Task instructions.
Please make sure what you return matches the listing below exactly, minus its pictures.

The data.
((

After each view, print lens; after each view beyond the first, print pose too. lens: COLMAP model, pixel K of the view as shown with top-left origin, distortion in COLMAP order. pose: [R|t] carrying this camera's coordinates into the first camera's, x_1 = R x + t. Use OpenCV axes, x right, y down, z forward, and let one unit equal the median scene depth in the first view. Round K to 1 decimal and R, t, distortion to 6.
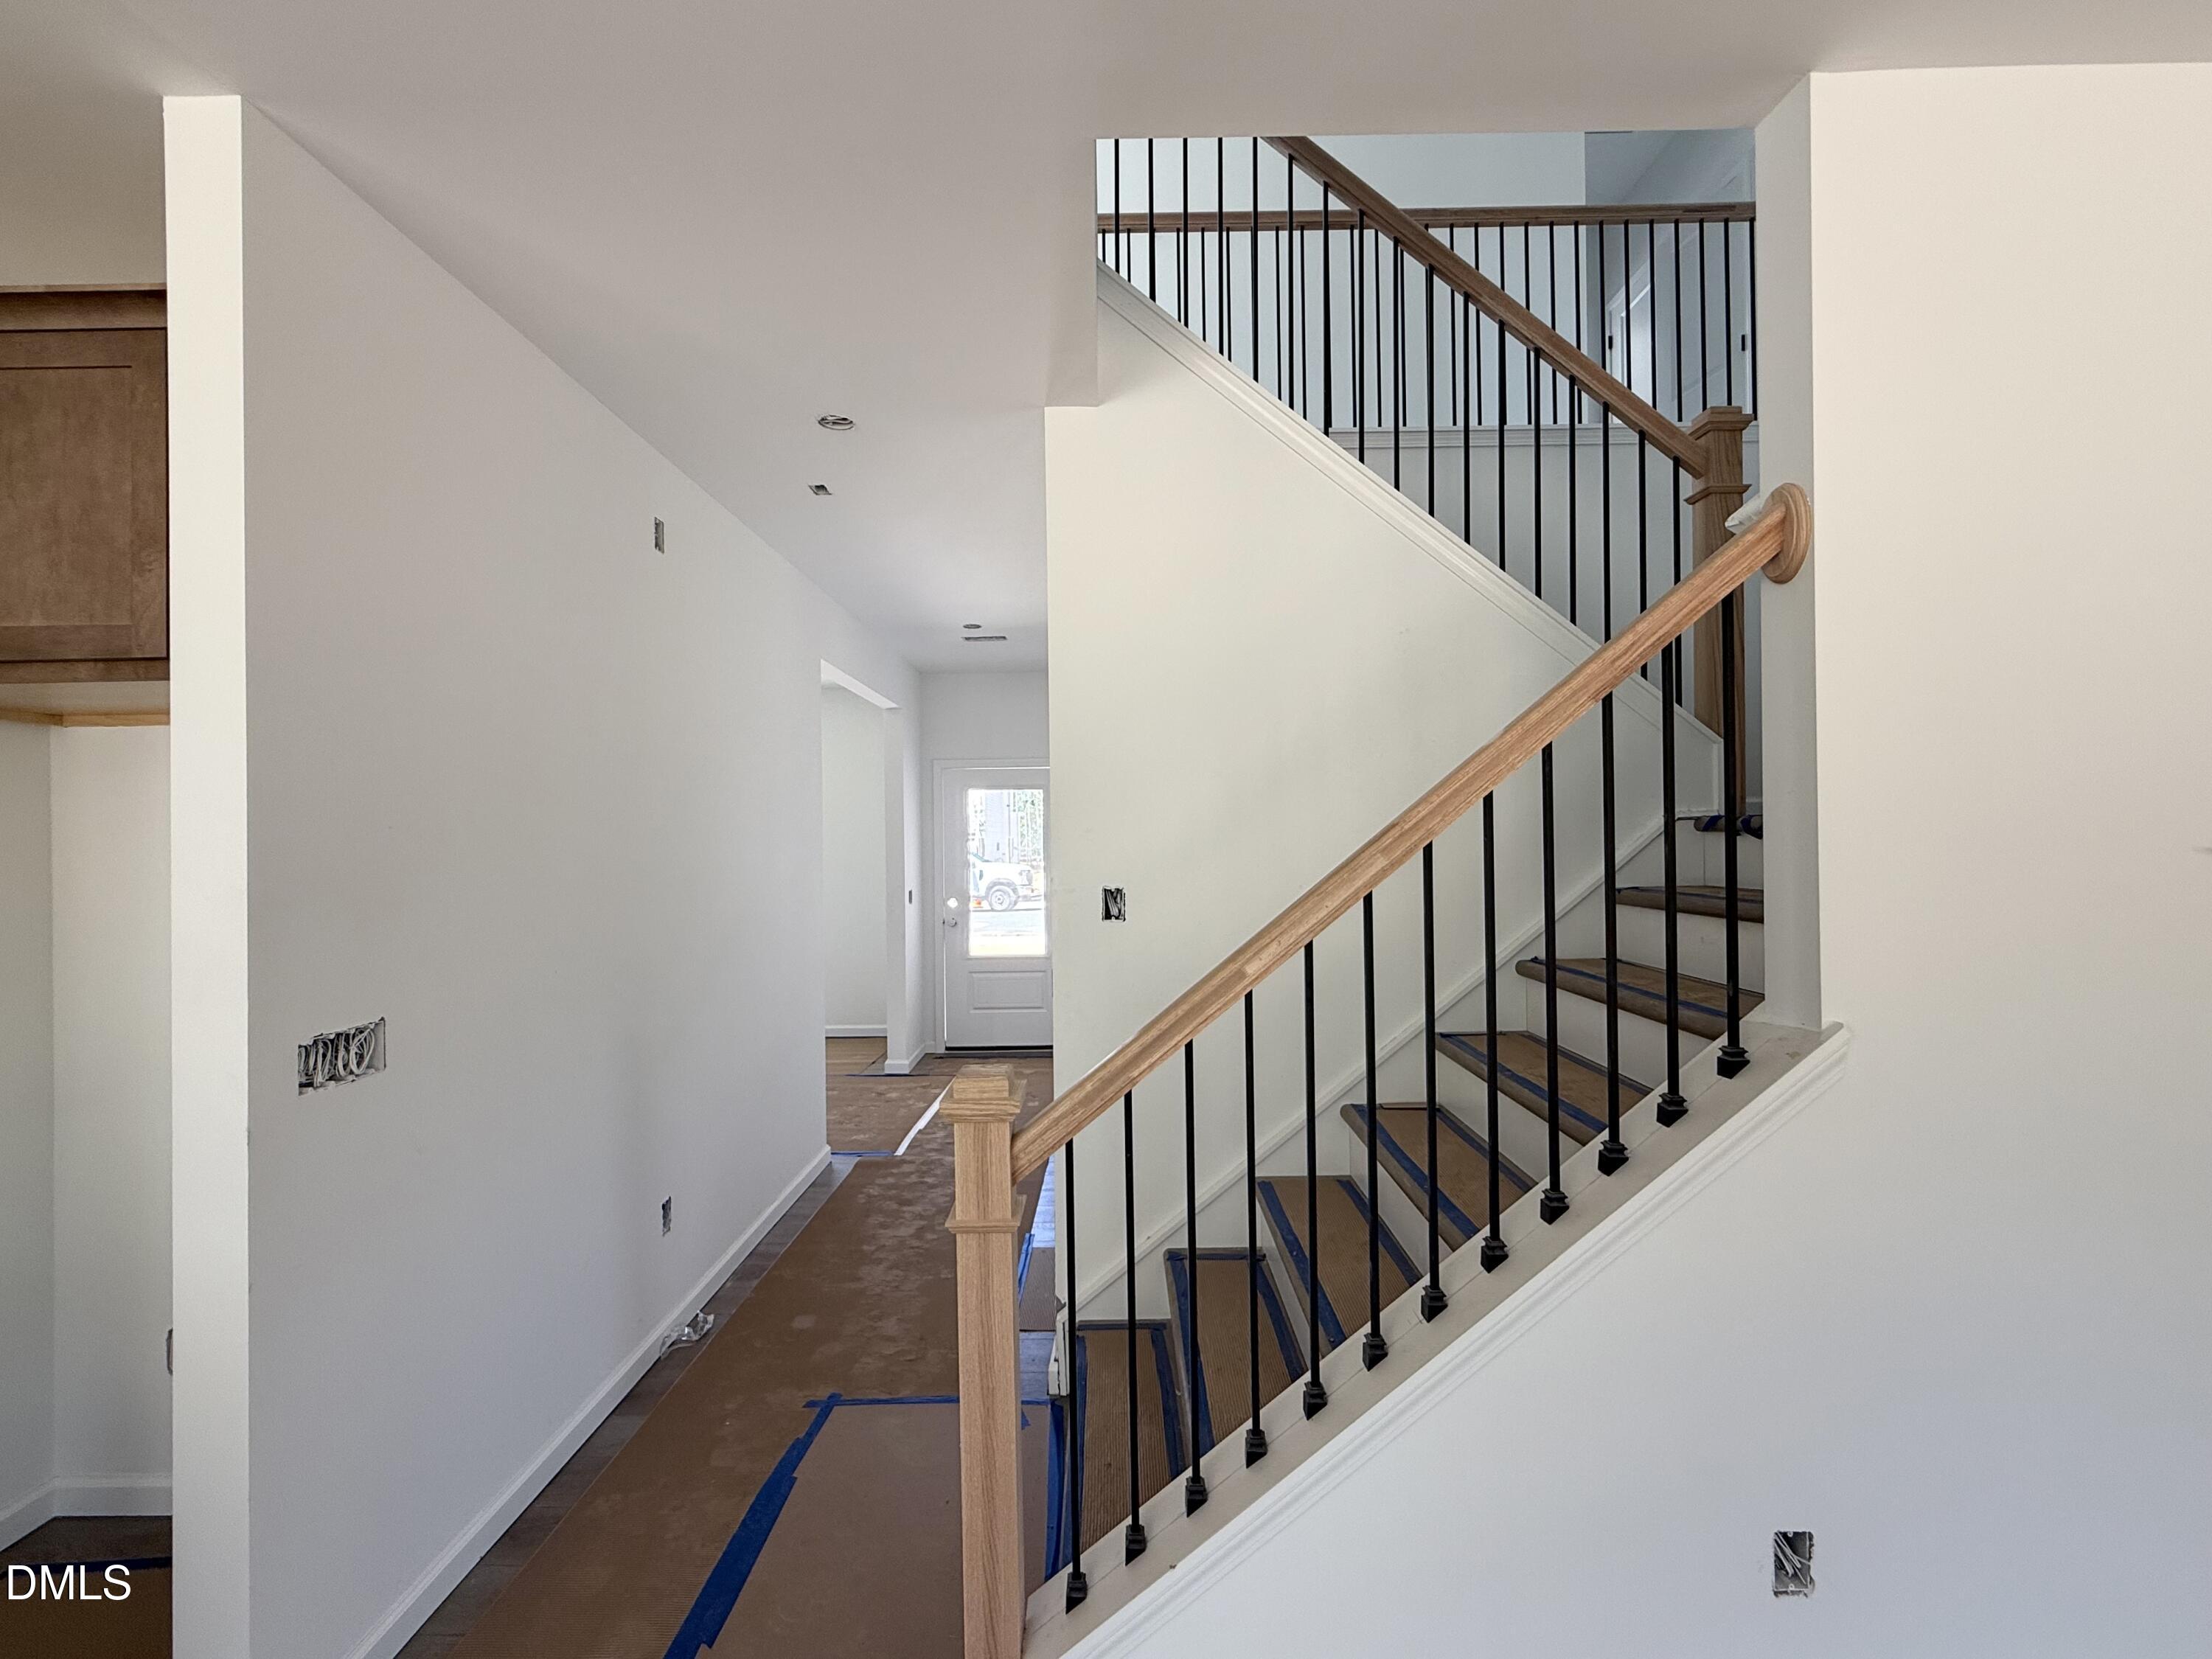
lens RADIAL K [[944.7, 0, 1106.0], [0, 944.7, 829.5], [0, 0, 1]] dist [0.001640, 0.000367]
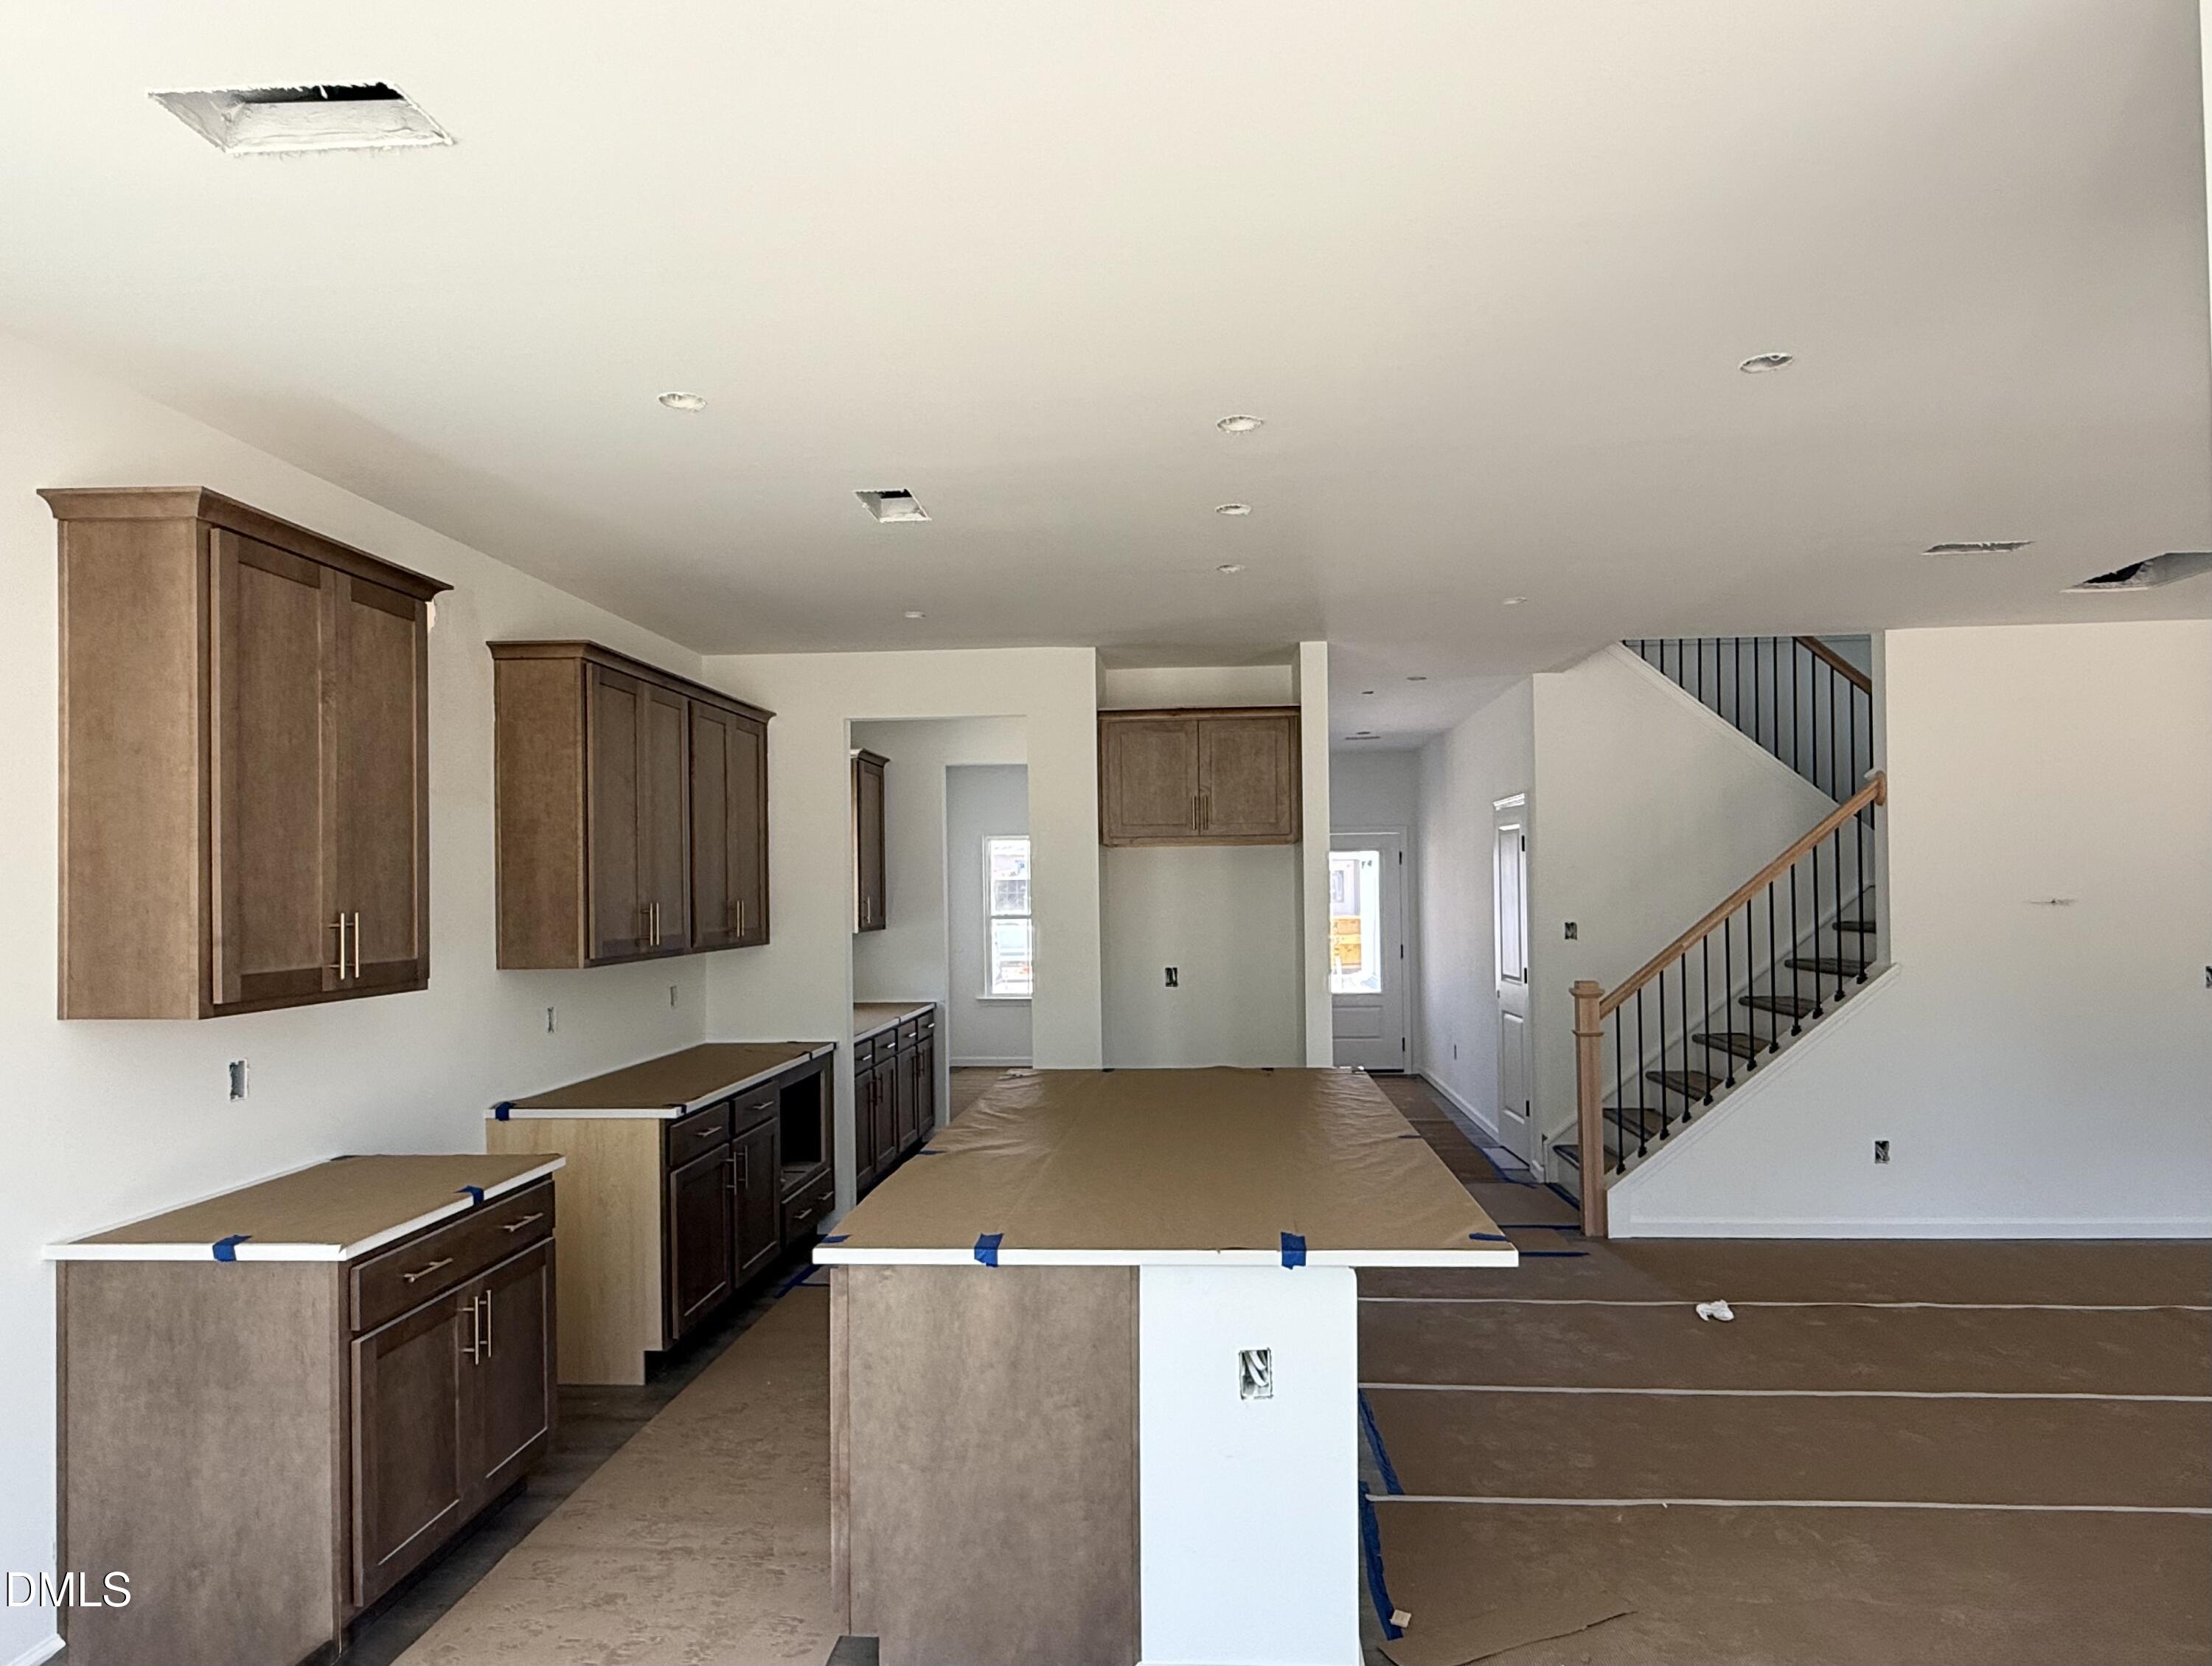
lens RADIAL K [[1391.4, 0, 1107.8], [0, 1391.4, 847.7], [0, 0, 1]] dist [-0.002255, -0.000437]
pose [[0.998292, 0.003210, -0.058330, -1.289028], [-0.004443, 0.999769, -0.021018, -0.044175], [0.058249, 0.021241, 0.998076, -3.156573]]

))

Problem solution.
After each view, print lens; after each view beyond the first, print pose too. lens: COLMAP model, pixel K of the view as shown with top-left origin, distortion in COLMAP order. pose: [R|t] carrying this camera's coordinates into the first camera's, x_1 = R x + t. Use OpenCV axes, x right, y down, z forward, and let one unit equal the median scene depth in the first view. Round K to 1 decimal and R, t, distortion to 6.
lens RADIAL K [[944.7, 0, 1106.0], [0, 944.7, 829.5], [0, 0, 1]] dist [0.001640, 0.000367]
lens RADIAL K [[1391.4, 0, 1107.8], [0, 1391.4, 847.7], [0, 0, 1]] dist [-0.002255, -0.000437]
pose [[0.998292, 0.003210, -0.058330, -1.289028], [-0.004443, 0.999769, -0.021018, -0.044175], [0.058249, 0.021241, 0.998076, -3.156573]]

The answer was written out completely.